Directors & Officers — The ACE Report
Issue No. 16
October 1994

The ACE Report is a periodic publication distributed to policyholders and other interested parties as a service by ACE. Its purpose is to address insurance concerns worldwide, as well as present timely information on current developments in liability issues surrounding directors and officers. The Editor of The ACE Report is Dan A. Bailey, a lawyer at Arter & Hadden in Columbus, Ohio, USA and a respected voice in the complex area of directors and officers liability.

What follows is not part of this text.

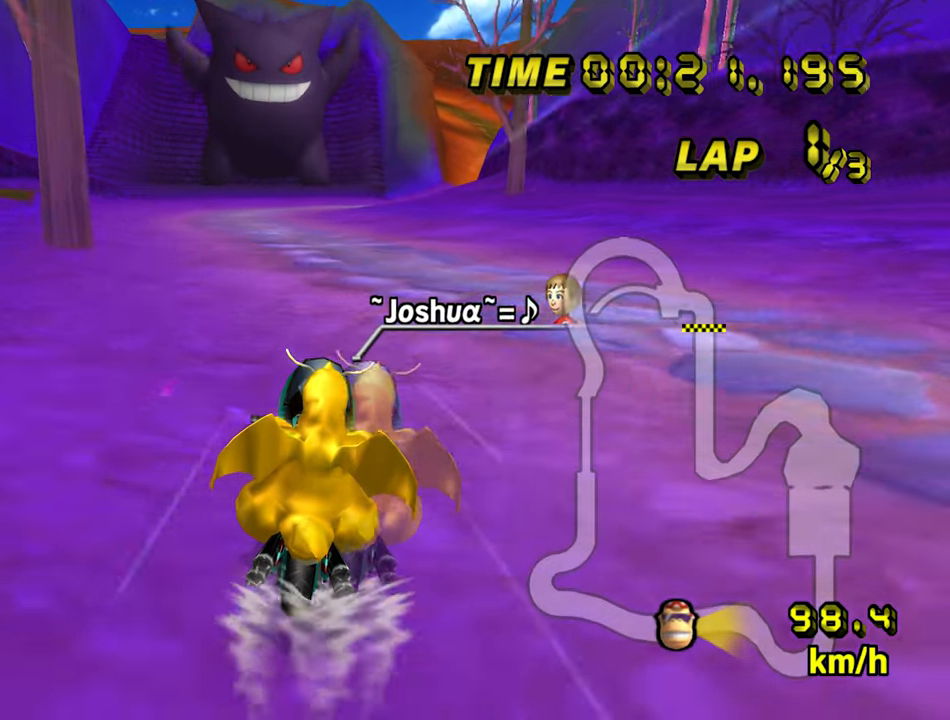
{"dt_ms": 500, "buttons": ["A"], "left_stick": "center", "events": []}
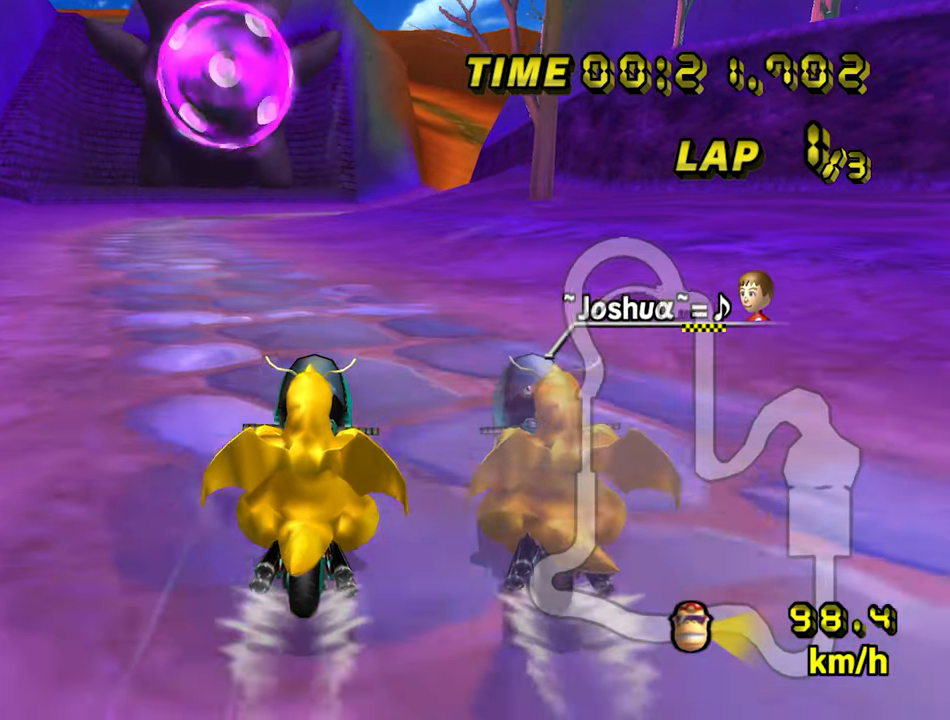
{"dt_ms": 1000, "buttons": ["A"], "left_stick": "center", "events": []}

Although prepared by professionals, this publication should not be utilized as a substitute for legal counseling in specific situations. Readers should not act upon the information contained herein without professional guidance.



D&O INSURANCE ALLOCATION
For various reasons, D&O insurance allocation issues are becoming a greater focus of insurer-insured discussions in both the underwriting and claims context. This Report explains this important issue and alternative coverage enhancements now available in the market to minimize those issues.

WHAT IS "ALLOCATION"?
The term "allocation" refers to the process of determining the amount of defense costs, settlements or judgments which is properly attributable or "allocated" to covered claims against insured directors and officers ("D&O"), on the one hand, and uninsured claims against D&Os and uninsured defendants, on the other. In essence, allocation simply refers to the process of determining the amount of insured loss when that loss is commingled with uninsured loss. The allocation process is one of the most troubling aspects of D&O insurance claims handling. It can result in a contentious claims handling environment if the insureds and insurer are not adequately forewarned of the allocation issues or reasonable in their allocation expectations.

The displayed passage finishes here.